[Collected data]

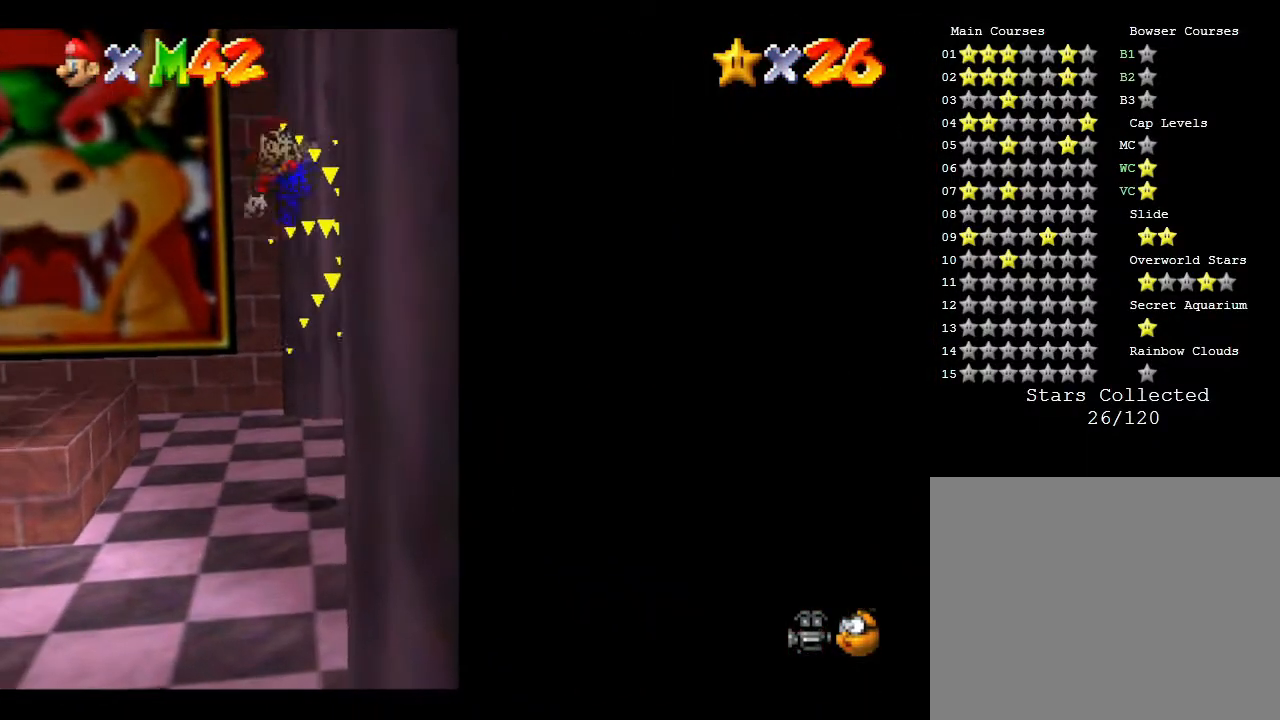
{"buttons": ["B"], "left_stick": "center", "events": [[83, "B", "up"], [500, "B", "down"], [500, "left_stick", "center"]]}
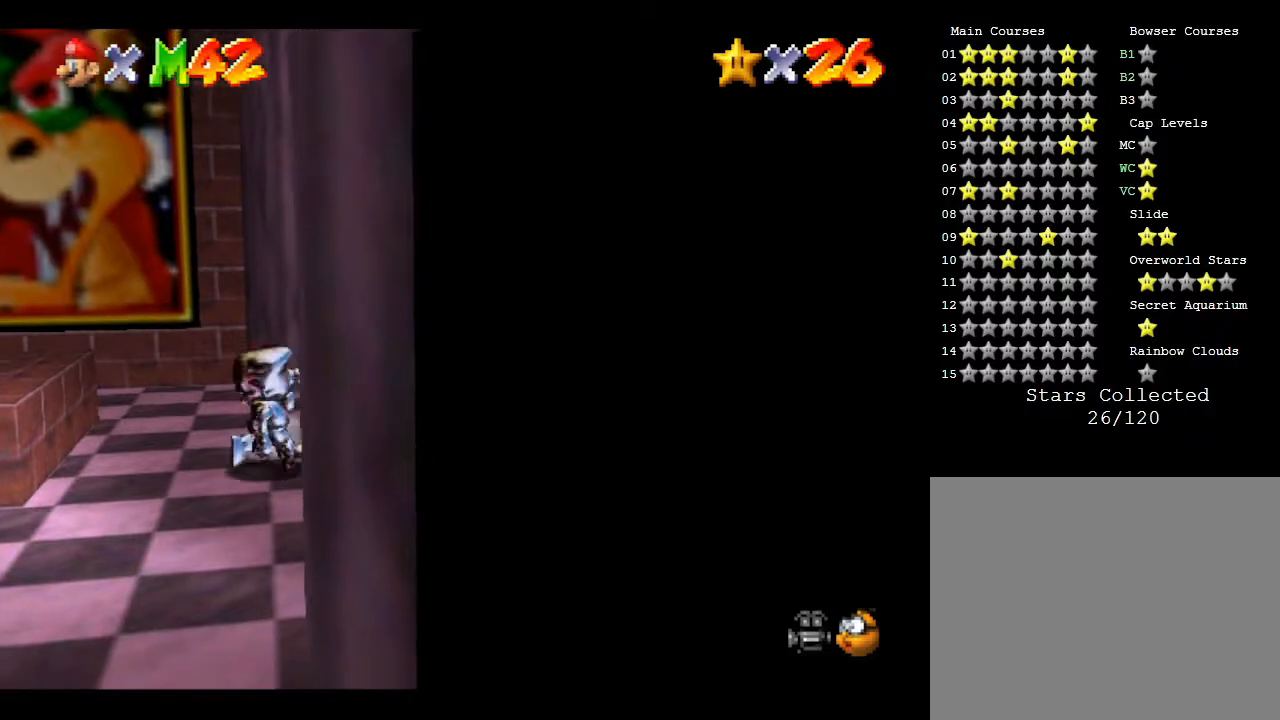
{"buttons": [], "left_stick": "right", "events": [[100, "A", "down"], [133, "left_stick", "up-right"], [350, "A", "up"], [350, "B", "up"], [450, "left_stick", "right"]]}
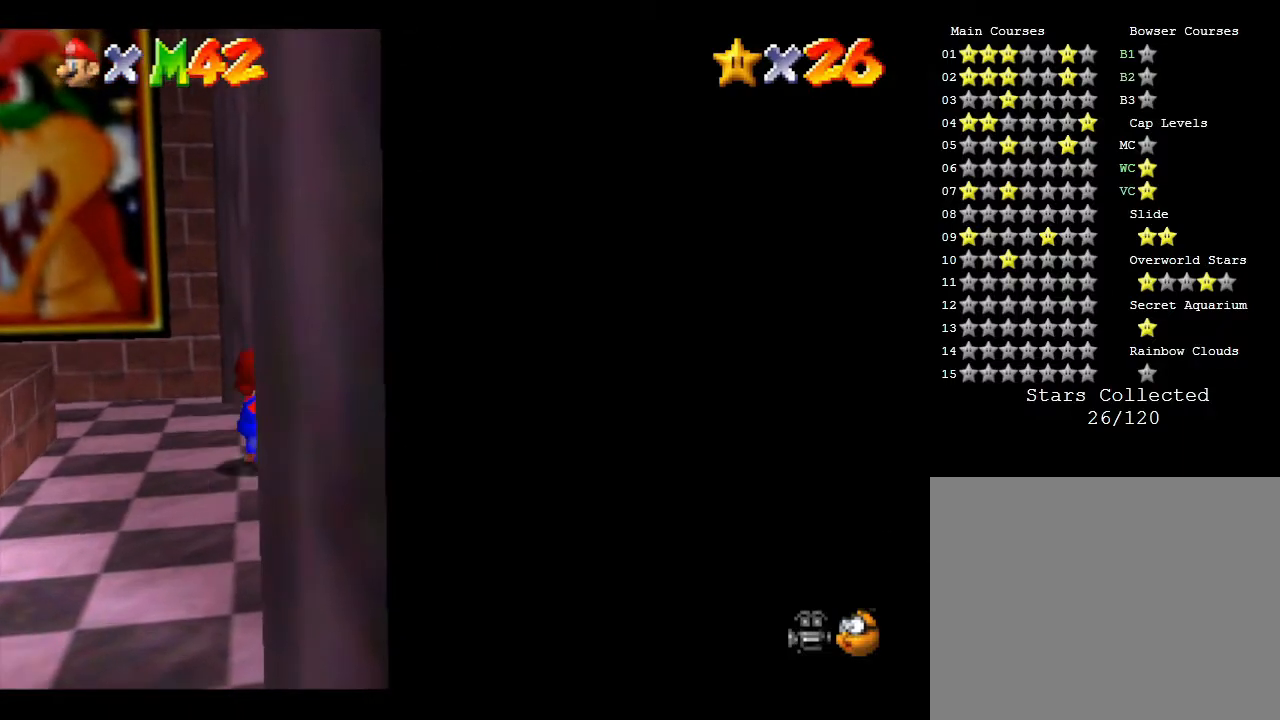
{"buttons": ["B"], "left_stick": "right", "events": [[167, "A", "down"], [417, "A", "up"], [500, "B", "down"]]}
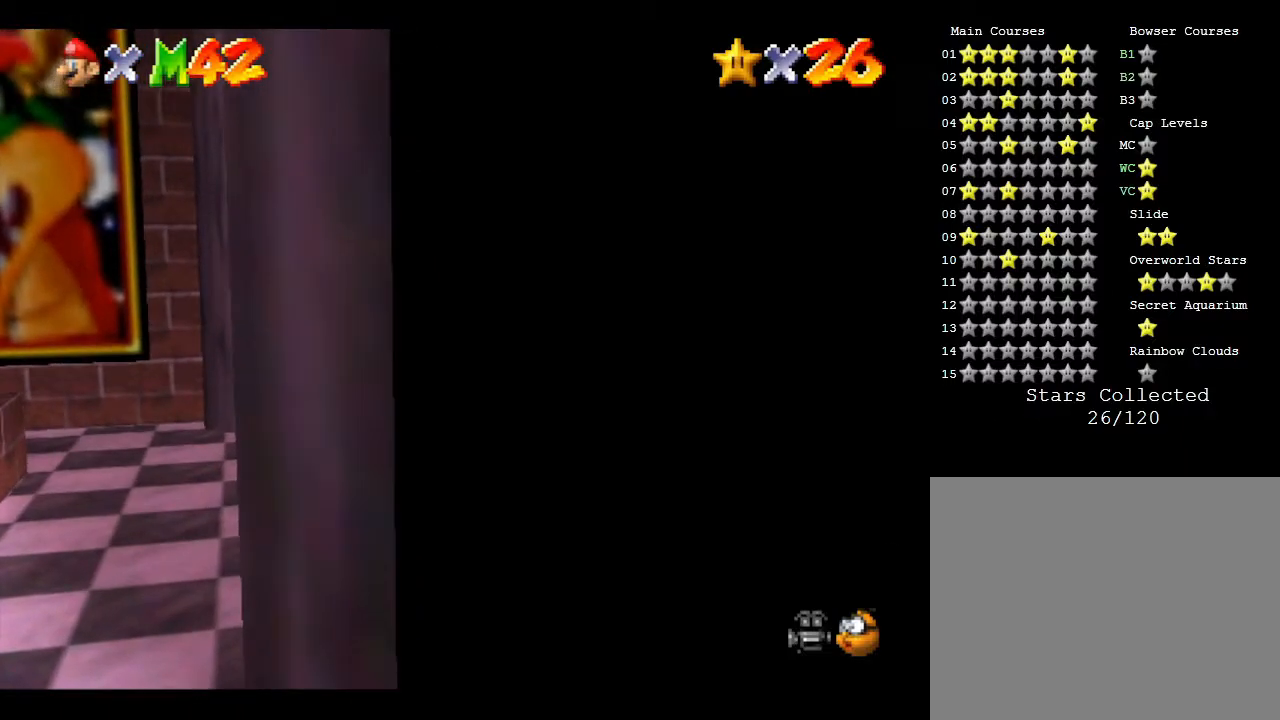
{"buttons": ["B"], "left_stick": "left", "events": [[167, "left_stick", "up"], [233, "left_stick", "left"]]}
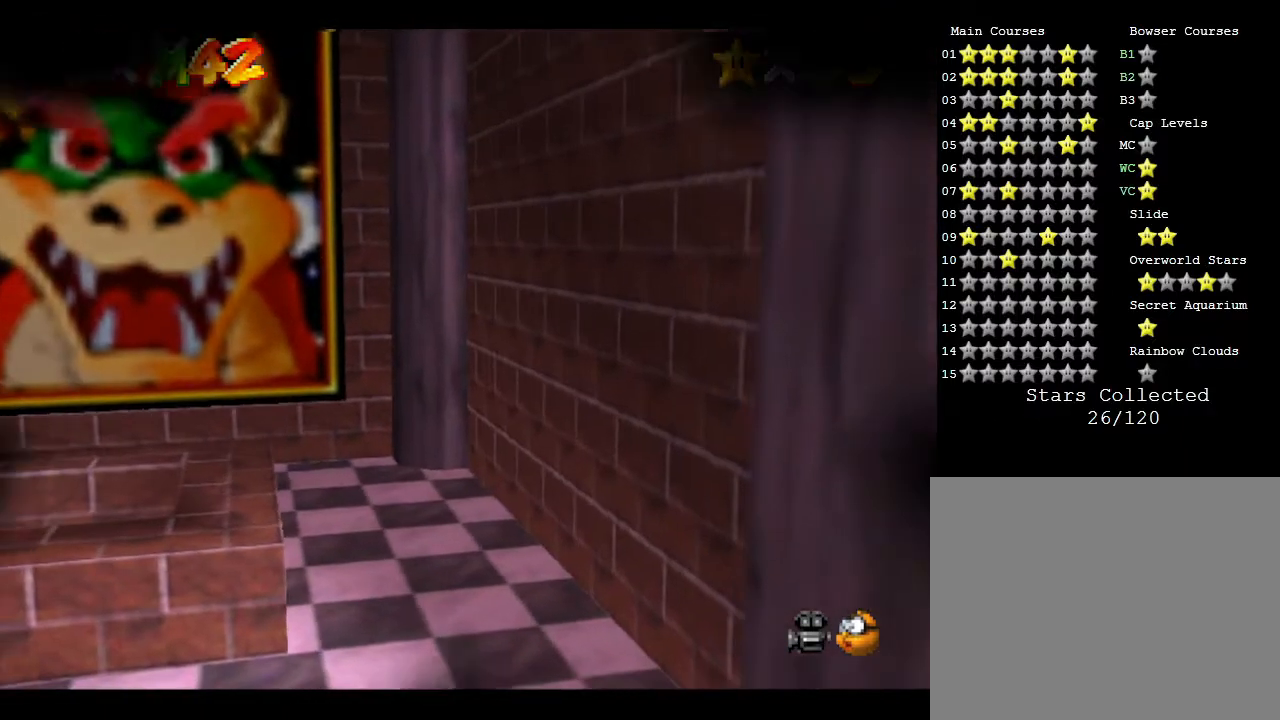
{"buttons": [], "left_stick": "center", "events": [[33, "B", "up"], [433, "left_stick", "center"]]}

The task:
Leave the pictures out and reproduce each record exactly as written.

Response for this exercise:
{"buttons": ["B"], "left_stick": "center", "events": [[83, "B", "up"], [500, "B", "down"], [500, "left_stick", "center"]]}
{"buttons": [], "left_stick": "right", "events": [[100, "A", "down"], [133, "left_stick", "up-right"], [350, "A", "up"], [350, "B", "up"], [450, "left_stick", "right"]]}
{"buttons": ["B"], "left_stick": "right", "events": [[167, "A", "down"], [417, "A", "up"], [500, "B", "down"]]}
{"buttons": ["B"], "left_stick": "left", "events": [[167, "left_stick", "up"], [233, "left_stick", "left"]]}
{"buttons": [], "left_stick": "center", "events": [[33, "B", "up"], [433, "left_stick", "center"]]}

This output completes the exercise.